|Forbes.com, Fall, 2011. This article was placed on behalf of the U.S. based equity research effort of institutional broker and investment bank Canaccord Genuity. It was part of a series of articles developed under an agreement with forbes.com to work with a variety of contributors and assist them in delivering actionable investment ideas each week. The site, forbes.com is one of the top 500 sites in the world with nearly 10 million subscribers and approximately 100 million page views a month.|
Following a two week trip to Asia, Canaccord Genuity analyst T. Michael Walkley reiterated his QUALCOMM BUY rating. Mr. Walkley said:
“Chinese wireless carriers recently reported strong 3G subscriber growth trends during August with 3G subscribers increasing 3 times year over year to 94M. We anticipate strong 3G subscriber trends in China will continue, as 3G subscribers account for only 10% of the 928M Chinese wireless subscribers.”

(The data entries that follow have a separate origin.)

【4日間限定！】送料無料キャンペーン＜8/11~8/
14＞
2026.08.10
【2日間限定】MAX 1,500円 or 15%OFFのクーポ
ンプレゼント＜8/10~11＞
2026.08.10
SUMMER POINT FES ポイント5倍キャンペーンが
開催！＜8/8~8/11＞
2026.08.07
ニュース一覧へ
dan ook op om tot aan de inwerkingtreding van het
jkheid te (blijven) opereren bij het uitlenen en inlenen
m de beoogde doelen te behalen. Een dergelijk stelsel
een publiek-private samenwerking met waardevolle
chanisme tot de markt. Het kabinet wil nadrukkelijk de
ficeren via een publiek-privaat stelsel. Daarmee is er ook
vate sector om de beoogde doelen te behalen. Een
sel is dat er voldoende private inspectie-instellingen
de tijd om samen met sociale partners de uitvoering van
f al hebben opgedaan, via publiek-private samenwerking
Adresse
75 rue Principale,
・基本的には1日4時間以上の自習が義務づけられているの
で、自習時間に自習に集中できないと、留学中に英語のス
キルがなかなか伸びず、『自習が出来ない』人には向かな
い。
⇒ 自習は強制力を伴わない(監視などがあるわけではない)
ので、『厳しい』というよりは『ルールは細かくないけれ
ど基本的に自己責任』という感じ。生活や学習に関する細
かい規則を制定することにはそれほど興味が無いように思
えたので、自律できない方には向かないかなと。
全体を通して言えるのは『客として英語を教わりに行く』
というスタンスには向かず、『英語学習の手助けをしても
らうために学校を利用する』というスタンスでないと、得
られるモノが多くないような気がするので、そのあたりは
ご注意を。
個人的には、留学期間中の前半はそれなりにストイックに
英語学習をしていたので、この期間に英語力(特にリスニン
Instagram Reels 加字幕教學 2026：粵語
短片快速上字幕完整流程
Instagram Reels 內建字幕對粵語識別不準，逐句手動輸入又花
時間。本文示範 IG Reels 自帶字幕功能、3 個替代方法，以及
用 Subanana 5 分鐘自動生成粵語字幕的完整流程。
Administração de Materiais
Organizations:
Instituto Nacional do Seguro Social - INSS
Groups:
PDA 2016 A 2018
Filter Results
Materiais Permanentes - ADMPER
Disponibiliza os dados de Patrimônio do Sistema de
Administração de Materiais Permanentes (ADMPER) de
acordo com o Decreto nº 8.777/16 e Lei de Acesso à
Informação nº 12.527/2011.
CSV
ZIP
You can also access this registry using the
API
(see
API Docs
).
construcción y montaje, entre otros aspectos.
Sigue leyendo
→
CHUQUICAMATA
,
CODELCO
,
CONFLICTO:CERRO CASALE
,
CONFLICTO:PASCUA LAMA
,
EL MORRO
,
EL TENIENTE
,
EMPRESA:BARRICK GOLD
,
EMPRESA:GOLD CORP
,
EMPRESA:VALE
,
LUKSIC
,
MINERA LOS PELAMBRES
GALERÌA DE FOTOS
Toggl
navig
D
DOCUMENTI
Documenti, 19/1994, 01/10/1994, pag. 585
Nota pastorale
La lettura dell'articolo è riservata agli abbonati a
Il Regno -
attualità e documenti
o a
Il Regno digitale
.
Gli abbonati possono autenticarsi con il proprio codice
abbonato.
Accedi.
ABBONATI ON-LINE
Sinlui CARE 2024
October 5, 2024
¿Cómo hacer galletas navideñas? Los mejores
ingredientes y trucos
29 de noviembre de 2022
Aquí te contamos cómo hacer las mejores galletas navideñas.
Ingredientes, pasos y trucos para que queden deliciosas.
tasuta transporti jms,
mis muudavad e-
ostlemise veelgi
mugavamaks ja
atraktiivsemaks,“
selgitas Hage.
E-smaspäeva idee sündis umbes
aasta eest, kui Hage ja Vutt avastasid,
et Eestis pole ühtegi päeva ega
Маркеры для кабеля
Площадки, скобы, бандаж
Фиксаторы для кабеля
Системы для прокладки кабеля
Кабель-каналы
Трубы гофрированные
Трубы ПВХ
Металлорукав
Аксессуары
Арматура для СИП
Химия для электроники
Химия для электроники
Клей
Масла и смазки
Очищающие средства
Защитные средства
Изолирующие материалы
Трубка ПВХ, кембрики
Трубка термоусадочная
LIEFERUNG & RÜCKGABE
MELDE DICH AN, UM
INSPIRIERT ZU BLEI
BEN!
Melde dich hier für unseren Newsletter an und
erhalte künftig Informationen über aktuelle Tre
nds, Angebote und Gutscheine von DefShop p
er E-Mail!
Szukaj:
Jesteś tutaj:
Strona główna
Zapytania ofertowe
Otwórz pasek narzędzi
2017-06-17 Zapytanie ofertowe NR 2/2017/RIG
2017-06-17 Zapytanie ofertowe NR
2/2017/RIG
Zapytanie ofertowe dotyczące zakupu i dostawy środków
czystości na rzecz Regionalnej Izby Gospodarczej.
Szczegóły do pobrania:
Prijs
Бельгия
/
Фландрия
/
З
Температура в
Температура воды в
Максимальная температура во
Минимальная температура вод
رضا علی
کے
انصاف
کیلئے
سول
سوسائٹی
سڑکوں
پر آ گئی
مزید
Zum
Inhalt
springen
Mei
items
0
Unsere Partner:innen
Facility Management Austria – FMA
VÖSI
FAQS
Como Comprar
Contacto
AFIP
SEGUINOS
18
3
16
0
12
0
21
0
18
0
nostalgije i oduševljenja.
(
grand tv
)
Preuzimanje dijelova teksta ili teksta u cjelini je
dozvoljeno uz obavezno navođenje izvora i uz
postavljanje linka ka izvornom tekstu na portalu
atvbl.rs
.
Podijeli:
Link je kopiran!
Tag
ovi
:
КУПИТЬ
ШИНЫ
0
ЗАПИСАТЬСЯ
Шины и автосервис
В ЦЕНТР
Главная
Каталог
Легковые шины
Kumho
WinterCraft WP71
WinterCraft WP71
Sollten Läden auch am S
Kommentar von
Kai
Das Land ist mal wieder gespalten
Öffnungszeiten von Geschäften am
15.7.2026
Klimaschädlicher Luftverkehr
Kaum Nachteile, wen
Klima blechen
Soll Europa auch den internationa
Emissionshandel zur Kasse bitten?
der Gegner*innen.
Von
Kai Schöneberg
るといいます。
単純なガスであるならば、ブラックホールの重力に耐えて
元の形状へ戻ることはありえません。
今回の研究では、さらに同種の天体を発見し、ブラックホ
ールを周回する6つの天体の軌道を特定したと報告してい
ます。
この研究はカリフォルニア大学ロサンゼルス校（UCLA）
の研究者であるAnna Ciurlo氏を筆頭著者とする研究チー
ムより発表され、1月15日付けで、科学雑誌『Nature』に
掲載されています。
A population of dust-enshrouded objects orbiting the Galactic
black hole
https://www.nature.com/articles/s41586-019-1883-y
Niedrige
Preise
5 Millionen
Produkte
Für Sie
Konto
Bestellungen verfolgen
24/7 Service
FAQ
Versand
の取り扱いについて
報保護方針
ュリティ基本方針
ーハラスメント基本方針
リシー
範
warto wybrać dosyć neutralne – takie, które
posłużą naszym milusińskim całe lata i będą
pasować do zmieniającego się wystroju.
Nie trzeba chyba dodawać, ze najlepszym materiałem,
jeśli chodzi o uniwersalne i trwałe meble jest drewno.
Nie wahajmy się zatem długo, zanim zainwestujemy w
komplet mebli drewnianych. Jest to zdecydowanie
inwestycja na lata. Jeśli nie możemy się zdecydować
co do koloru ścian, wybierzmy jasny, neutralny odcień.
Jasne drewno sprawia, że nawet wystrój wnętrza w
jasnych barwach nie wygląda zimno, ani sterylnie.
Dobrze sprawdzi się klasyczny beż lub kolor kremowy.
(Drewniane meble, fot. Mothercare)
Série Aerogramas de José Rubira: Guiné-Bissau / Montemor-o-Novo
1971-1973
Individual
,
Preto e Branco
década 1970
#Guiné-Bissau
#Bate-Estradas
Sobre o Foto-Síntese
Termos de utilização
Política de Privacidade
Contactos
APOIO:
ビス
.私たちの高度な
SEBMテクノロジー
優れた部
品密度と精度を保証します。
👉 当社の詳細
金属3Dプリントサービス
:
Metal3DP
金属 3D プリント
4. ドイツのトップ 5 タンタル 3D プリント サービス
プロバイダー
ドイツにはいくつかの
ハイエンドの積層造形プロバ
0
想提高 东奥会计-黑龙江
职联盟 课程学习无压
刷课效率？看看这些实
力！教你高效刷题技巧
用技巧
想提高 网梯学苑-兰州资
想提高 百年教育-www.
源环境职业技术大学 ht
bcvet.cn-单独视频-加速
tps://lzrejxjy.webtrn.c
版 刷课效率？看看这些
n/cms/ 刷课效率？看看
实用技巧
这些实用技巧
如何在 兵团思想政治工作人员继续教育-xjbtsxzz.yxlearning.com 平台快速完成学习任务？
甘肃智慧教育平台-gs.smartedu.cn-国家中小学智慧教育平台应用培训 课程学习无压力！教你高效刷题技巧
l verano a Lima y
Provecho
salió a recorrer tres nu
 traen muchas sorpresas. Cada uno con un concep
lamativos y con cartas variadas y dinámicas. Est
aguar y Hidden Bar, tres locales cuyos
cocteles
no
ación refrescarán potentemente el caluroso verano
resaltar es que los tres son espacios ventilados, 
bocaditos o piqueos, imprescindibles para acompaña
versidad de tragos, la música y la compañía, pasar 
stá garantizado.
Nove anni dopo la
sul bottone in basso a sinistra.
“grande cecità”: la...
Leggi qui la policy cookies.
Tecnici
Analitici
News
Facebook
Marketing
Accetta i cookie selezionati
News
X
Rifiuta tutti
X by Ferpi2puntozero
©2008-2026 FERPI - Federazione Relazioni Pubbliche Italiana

He added, “Given these trends combined with our expectations for increased chip set share gains with leading OEMs such as Nokia, RIM, Apple and Samsung during fiscal 2012, we believe Qualcomm should post healthy earnings growth despite the macro uncertainty.”
And went on to say that, “Given our belief global 3G handset application service provider trends should remain stable in the near-term combined with ramping 2G to 3G upgrade sales in emerging markets, we anticipate solid QUALCOMM technology licensing results and continued healthy growth trends despite macro uncertainties. “
Mr. Walkley’s price target for QCOM is $72.